Had anyone asked directly, "Do you love each other?" I would have said "Of course," hoping they did not ask for proof. I had no proof, except that I was often sad when I thought how sad you seemed. And proof of love from you? For a long time I had only one story, this story:
I was seven or eight years old, and my parents left me at your house after Christmas. They were taking their students to an inner-city mission, and they thought it was too dangerous for me to come along. I did not want to stay with you and Grandma. Normally your house was full to bursting with aunts, uncles, and cousins, but on my own I felt lost in your house. There were rules I did not like, such as, "You may not eat outside of the kitchen," and the water from the faucet smelled of iron and I wanted to go home.

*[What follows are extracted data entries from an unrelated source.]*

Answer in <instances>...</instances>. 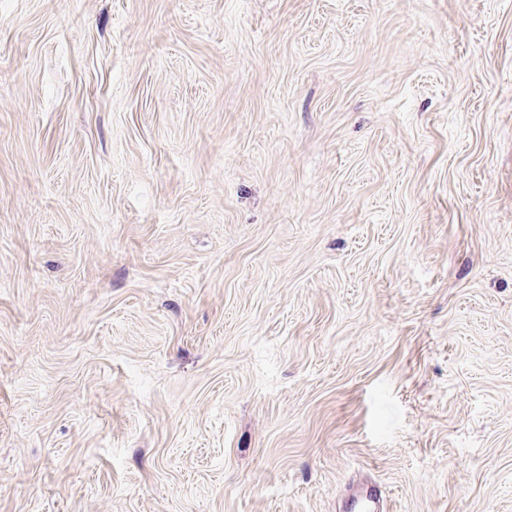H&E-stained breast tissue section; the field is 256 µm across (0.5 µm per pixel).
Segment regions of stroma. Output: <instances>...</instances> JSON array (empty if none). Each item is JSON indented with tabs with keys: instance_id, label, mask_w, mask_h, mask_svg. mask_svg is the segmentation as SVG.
<instances>
[{
	"instance_id": "stroma-1",
	"label": "stroma",
	"mask_w": 512,
	"mask_h": 512,
	"mask_svg": "<svg viewBox=\"0 0 512 512\" xmlns=\"http://www.w3.org/2000/svg\"><path fill=\"white\" fill-rule=\"evenodd\" d=\"M512 512V0H0V512Z\"/></svg>"
}]
</instances>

I remember sitting on the carpeted floor of the living room, leaning against the couch, wanting something--I don't remember what--but being too timid to ask. Suddenly you walked into the room and stood before me. Because I usually saw you sitting, you seemed so large standing -- tall and broad, a blacksmith's son. You had a plate of cheese, crackers, and sausage, one of your own favorite snacks. You set the plate down on the floor in front of me -- on the carpet, which Grandma did not allow. I asked, "Is it okay?" and you nodded. I would like to think you smiled or tousled my hair--it would fit the story well--but I don't think you did. I hope I said, "Thank you," but perhaps I really am your kin, and I had already learned silence from you. You left the snack and returned to your chair by your television.
Most snacks fade from memory with the eating, but I remember those crackers and sausage after twenty years. I remember because in that gesture you answered the questions I had been afraid to ask: that you noticed me, so quiet among the bustle of other grandchildren; and that, in that moment, at least, you understood that I was sad and you found a way to make it better. That you loved me.
Thank you for teaching me that doing a small thing in love can shatter darkness. Thank you for teaching me that the way we treat children matters, even when their sadness might seem slight or trivial. Thank you, always, for the cheese and sausage and crackers. I love you, too.